I really want gold bell boots, for a horse I own who many believe is named "Feet are Gold."  His name is not Feet are Gold but I won't fault you for thinking so.

Horsemanship is a lifestyle riddled with wants. If you're riding Second Level you'd really like to be riding 4th. If you're showing the Grand Prix you want to try out some CDI shows. If your horse is injured, you just want to ride. When first learn riding, you want to be able to post 4 times around the circle on the longe line without missing a beat.

In a way, the wants keep us going. Want is a kin to "I wish" or "Someday I will."  However, I do as an instructor, barn owner and a rider hear "Want" in another tone. This want is said in the key of defeat. "I JUST WANT THE DAMN HORSE TO GET IN THE TRAILER."  "All I want is to ride outside."

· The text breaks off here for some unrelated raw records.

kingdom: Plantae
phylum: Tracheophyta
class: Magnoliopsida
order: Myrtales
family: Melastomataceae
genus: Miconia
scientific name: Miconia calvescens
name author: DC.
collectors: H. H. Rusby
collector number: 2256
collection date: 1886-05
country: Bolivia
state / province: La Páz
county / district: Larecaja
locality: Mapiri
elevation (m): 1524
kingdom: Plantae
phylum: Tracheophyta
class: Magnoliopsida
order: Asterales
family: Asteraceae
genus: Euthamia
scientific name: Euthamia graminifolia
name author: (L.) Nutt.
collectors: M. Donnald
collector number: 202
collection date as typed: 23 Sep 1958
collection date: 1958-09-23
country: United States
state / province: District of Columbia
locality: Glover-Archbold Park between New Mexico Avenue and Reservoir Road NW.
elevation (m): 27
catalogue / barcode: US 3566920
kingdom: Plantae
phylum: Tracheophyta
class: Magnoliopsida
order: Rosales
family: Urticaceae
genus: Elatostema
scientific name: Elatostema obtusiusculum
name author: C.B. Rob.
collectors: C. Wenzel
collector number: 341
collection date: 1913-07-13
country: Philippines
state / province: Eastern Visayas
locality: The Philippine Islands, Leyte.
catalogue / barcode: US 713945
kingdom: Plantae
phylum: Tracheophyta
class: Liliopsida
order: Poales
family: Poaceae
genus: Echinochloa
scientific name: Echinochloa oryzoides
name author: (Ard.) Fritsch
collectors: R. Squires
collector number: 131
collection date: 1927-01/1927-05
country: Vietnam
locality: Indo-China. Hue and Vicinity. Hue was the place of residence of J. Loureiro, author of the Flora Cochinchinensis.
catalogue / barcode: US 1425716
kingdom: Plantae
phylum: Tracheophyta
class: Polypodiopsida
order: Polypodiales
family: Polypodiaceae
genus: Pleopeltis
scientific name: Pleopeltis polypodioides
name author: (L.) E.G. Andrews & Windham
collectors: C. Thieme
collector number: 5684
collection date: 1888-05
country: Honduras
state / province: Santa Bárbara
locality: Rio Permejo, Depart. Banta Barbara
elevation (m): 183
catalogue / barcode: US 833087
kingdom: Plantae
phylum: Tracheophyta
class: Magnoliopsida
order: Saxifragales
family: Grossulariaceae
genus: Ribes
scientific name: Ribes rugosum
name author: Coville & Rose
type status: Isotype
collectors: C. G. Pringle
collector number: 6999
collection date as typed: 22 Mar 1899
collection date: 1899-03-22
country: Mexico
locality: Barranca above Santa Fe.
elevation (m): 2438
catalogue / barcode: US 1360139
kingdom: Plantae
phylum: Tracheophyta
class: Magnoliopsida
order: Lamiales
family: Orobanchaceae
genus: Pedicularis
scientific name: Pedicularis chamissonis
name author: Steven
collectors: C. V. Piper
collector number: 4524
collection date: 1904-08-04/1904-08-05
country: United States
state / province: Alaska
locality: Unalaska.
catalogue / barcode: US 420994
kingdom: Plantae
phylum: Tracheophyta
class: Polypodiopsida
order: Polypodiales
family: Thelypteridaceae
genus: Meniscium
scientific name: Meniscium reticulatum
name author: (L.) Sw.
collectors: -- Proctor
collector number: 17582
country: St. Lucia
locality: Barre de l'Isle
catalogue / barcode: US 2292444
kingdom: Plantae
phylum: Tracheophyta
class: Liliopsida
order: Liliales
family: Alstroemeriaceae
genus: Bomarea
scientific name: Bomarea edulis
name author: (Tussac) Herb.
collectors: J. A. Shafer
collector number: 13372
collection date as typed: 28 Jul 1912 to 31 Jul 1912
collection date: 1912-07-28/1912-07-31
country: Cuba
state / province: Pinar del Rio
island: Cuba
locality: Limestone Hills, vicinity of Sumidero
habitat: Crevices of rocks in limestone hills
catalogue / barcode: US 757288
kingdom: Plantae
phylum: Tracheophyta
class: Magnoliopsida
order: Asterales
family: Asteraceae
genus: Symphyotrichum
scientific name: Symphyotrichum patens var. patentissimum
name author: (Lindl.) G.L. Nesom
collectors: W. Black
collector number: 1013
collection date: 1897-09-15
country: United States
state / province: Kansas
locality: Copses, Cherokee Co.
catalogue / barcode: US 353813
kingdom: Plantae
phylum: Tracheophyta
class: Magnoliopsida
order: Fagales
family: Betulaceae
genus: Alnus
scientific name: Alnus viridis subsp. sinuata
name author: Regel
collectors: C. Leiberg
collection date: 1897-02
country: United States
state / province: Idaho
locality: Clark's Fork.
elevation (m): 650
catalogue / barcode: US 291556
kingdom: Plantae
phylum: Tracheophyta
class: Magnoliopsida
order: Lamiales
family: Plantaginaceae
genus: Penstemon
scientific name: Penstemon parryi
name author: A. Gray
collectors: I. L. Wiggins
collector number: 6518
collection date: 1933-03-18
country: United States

Want is as much about frustration as it is about dreams. In both cases sometimes the WANT(s) of horsemanship get in the way of the HAVES. I want gold bell boots, but I have perfectly good black ones, and a horse "Fidergold" who goes just fine with or without them.  Instead of wanting more for his feet or wanting more people to understand how to say his name, I should be more focused on the fact that he's an incredible horse, great teacher and I'm lucky to have him.

I'm lucky to have any horse. This whole sport starts out with WANT...and I think in the race for improvement we sometimes forget to stand in  awe of how far we have come from when we merely wanted and now we DO.

When challenges inevitably arrive at the barn: injuries, learning plateaus, frustrations I like to remember and list to myself the things I have going for me and my riding. It's my coping strategy. First diagnose the Want: Why do I want this? What is this want? How far away from achieving this goal am I? What is the frustration the word WANT is demanding? What can I do to fix this? 

And after that: gratitude. "Well, I WANT to ride in the clinic but I'm rehabbing Bling. I'm grateful to be riding him, and I'm learning a lot about our training as we recoup." Perhaps gratitude is a search for a silver lining, but it's a helpful salve in times of heartache. If your horse is injured you may want to ride but don't blind yourself to the fact that because of an injury you can improve your relationship with your horse. An injury is a good time to bond and build trust between horse and rider. Perhaps when you're not so focused on riding goals you now have a chance to talk to more people at the barn and really connect to a great new friend.

Want is not all bad. We can't let the dreams of tomorrow blind us to the greatness of today. The heartache of the moment likewise shouldn't defeat you forever. The next time you WANT so badly, stop, give yourself a second and realize first, how much you already have. The gratitude for what is now in your life will certainly help make the road to achieving your "Want" much more joyful.